With my newest partner he thinks I want a woman more then a man and more then him and that I would be happier with a woman. He tells me I'm worse then a man cuz of the way i stare at women and I'm always talking about them and that he thinks I'm more attractive to women then men and him of course, He is super jealous and insecure but he is also right, I love women. Like he makes me happy and I love him but I want to have sex just sex nothing else with a woman cuz I haven't in long time, it's been like two years and i even want to have a 3 sum with my partner and someone cuz I want to just feel a womans touch and just be intimate with her, I've never been in a relationship with just a woman I've always been with men and got a woman on the side cuz my ex let me. But my SO he wants to see me with a woman, and says I can and he will watch... Witch is fine too. But I'm okay with him having fun to with me.

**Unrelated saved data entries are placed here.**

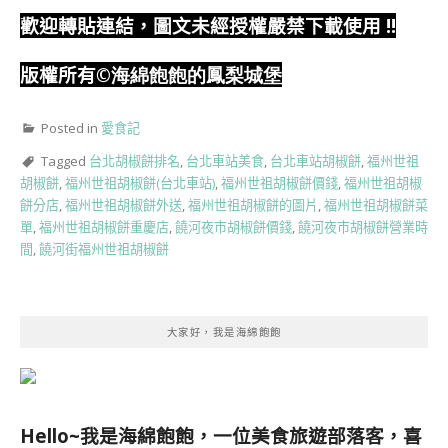
歡迎轉貼連結，圖文未經授權嚴禁下載使用
!!
版權所有
©海綿飽飽的鳳梨城堡
Posted in
愛食記
Tagged
台北胡椒餅排名
,
台北車站美食
,
台北車站胡椒餅
,
福州世祖
胡椒餅
,
福州世祖胡椒餅(台北車站)
,
福州世祖胡椒餅價錢
,
福州世祖胡椒
餅分店
,
福州世祖胡椒餅外送
,
福州世祖胡椒餅的圖片
,
福州世祖胡椒餅菜
單
,
福州世祖胡椒餅重慶店
,
饒河夜市胡椒餅價錢
,
饒河夜市胡椒餅營業時
間
,
饒河街福州世祖胡椒餅
大家好，我是海綿飽飽
Hello~我是海綿飽飽，一位美食旅遊部落客，
喜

But I also ask him if he would rather cheat or bring someone into the bedroom.. It was just would you rather question and he told me he rather bring her into the bedroom. So I told him I would do the same but said what if I wanted a guy instead of a girl and he got so upset and told me if I wanted either I could pack my shit and leave. Like when we're talking about having a 3 sum and him being apart of it to their isn't a problem but if I wanted anther man their is an issue. I don't want anyone else I just want him.

He says it's cheating if I do it with a girl or guy behind his back and i do agree with that and I'm not going to cheat but he says that he will watch if it is with a girl, but men are different cuz they have a dick witch they are, but to me anther person is another person. And he thinks it's okay for him to do whatever if I allow it cuz I like girls. And I don't like sharing my men but if they want to cheat I rather them tell me and then we have 3 sum BC sometimes men want something different and I think it's okay. So I'm open to it. But if it is other way around and I want a man it's not okay for me but it's okay for him if he wants another girl cuz I'm okay with it.

Its causing issues with me and him that I like girls and I don't want to lose him over a woman, cuz I love him to death and he's best thing that has happened me in forever he's so good to me. But he's also jealous and controlling sometimes to. But I put up with it cuz I love him.. And it's not that bad.

I don't understand and I'm frustrated. I don't even want another man at all I just ask a freaking (if I did) question... Cuz I pretty much only want a woman and not even a relationship I don't think I do, but i just want sex with a woman. But I think even if he wants sex with another woman it's as bad as me wanting sec with anther man. But he sees two women together differently. Help me understand please.